Reproduce the following records verbatim, line for line.

======== Data extracts

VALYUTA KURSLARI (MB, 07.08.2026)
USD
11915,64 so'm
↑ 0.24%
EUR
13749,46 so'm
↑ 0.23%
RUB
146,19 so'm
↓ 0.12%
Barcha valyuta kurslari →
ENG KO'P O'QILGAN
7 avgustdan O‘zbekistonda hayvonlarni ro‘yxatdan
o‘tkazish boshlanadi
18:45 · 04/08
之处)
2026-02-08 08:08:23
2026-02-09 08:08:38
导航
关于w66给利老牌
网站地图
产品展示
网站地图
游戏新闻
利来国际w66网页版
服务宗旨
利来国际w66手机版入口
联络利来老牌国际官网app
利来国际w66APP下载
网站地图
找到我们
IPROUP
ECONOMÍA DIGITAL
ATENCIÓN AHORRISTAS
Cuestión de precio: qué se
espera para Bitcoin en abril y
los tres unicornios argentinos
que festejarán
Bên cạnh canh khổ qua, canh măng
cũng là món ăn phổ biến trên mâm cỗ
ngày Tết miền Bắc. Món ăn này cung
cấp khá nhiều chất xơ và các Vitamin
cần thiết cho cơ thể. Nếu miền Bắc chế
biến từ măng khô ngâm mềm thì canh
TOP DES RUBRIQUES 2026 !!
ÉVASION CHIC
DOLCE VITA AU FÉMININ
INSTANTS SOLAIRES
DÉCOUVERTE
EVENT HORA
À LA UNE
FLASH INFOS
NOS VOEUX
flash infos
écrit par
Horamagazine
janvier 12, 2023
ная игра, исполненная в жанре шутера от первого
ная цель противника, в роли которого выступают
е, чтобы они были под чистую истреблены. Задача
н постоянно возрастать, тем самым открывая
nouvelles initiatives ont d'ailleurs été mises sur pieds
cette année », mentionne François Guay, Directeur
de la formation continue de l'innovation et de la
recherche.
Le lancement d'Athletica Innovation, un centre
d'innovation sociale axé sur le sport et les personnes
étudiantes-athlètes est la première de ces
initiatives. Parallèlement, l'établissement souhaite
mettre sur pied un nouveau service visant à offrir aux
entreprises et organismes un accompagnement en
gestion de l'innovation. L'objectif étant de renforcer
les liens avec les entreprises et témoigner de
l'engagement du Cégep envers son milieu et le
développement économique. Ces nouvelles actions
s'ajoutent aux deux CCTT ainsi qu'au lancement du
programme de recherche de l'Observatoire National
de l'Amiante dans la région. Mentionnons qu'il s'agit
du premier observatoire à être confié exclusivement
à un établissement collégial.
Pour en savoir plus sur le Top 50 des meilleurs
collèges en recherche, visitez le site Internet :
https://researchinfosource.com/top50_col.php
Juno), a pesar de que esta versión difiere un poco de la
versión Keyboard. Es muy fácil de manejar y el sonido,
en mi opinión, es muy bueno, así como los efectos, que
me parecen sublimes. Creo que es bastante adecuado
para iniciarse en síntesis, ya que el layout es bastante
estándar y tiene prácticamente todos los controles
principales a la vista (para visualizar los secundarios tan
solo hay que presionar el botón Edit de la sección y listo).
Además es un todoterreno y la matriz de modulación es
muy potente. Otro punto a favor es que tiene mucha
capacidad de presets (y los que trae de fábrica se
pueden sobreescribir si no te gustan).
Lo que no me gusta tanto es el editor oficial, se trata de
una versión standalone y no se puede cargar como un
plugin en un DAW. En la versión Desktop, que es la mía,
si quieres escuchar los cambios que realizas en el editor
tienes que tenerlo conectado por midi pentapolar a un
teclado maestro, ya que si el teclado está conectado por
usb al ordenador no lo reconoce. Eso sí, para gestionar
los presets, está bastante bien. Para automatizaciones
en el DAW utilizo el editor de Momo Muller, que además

================

__Response for this exercise__
VALYUTA KURSLARI (MB, 07.08.2026)
USD
11915,64 so'm
↑ 0.24%
EUR
13749,46 so'm
↑ 0.23%
RUB
146,19 so'm
↓ 0.12%
Barcha valyuta kurslari →
ENG KO'P O'QILGAN
7 avgustdan O‘zbekistonda hayvonlarni ro‘yxatdan
o‘tkazish boshlanadi
18:45 · 04/08
之处)
2026-02-08 08:08:23
2026-02-09 08:08:38
导航
关于w66给利老牌
网站地图
产品展示
网站地图
游戏新闻
利来国际w66网页版
服务宗旨
利来国际w66手机版入口
联络利来老牌国际官网app
利来国际w66APP下载
网站地图
找到我们
IPROUP
ECONOMÍA DIGITAL
ATENCIÓN AHORRISTAS
Cuestión de precio: qué se
espera para Bitcoin en abril y
los tres unicornios argentinos
que festejarán
Bên cạnh canh khổ qua, canh măng
cũng là món ăn phổ biến trên mâm cỗ
ngày Tết miền Bắc. Món ăn này cung
cấp khá nhiều chất xơ và các Vitamin
cần thiết cho cơ thể. Nếu miền Bắc chế
biến từ măng khô ngâm mềm thì canh
TOP DES RUBRIQUES 2026 !!
ÉVASION CHIC
DOLCE VITA AU FÉMININ
INSTANTS SOLAIRES
DÉCOUVERTE
EVENT HORA
À LA UNE
FLASH INFOS
NOS VOEUX
flash infos
écrit par
Horamagazine
janvier 12, 2023
ная игра, исполненная в жанре шутера от первого
ная цель противника, в роли которого выступают
е, чтобы они были под чистую истреблены. Задача
н постоянно возрастать, тем самым открывая
nouvelles initiatives ont d'ailleurs été mises sur pieds
cette année », mentionne François Guay, Directeur
de la formation continue de l'innovation et de la
recherche.
Le lancement d'Athletica Innovation, un centre
d'innovation sociale axé sur le sport et les personnes
étudiantes-athlètes est la première de ces
initiatives. Parallèlement, l'établissement souhaite
mettre sur pied un nouveau service visant à offrir aux
entreprises et organismes un accompagnement en
gestion de l'innovation. L'objectif étant de renforcer
les liens avec les entreprises et témoigner de
l'engagement du Cégep envers son milieu et le
développement économique. Ces nouvelles actions
s'ajoutent aux deux CCTT ainsi qu'au lancement du
programme de recherche de l'Observatoire National
de l'Amiante dans la région. Mentionnons qu'il s'agit
du premier observatoire à être confié exclusivement
à un établissement collégial.
Pour en savoir plus sur le Top 50 des meilleurs
collèges en recherche, visitez le site Internet :
https://researchinfosource.com/top50_col.php
Juno), a pesar de que esta versión difiere un poco de la
versión Keyboard. Es muy fácil de manejar y el sonido,
en mi opinión, es muy bueno, así como los efectos, que
me parecen sublimes. Creo que es bastante adecuado
para iniciarse en síntesis, ya que el layout es bastante
estándar y tiene prácticamente todos los controles
principales a la vista (para visualizar los secundarios tan
solo hay que presionar el botón Edit de la sección y listo).
Además es un todoterreno y la matriz de modulación es
muy potente. Otro punto a favor es que tiene mucha
capacidad de presets (y los que trae de fábrica se
pueden sobreescribir si no te gustan).
Lo que no me gusta tanto es el editor oficial, se trata de
una versión standalone y no se puede cargar como un
plugin en un DAW. En la versión Desktop, que es la mía,
si quieres escuchar los cambios que realizas en el editor
tienes que tenerlo conectado por midi pentapolar a un
teclado maestro, ya que si el teclado está conectado por
usb al ordenador no lo reconoce. Eso sí, para gestionar
los presets, está bastante bien. Para automatizaciones
en el DAW utilizo el editor de Momo Muller, que además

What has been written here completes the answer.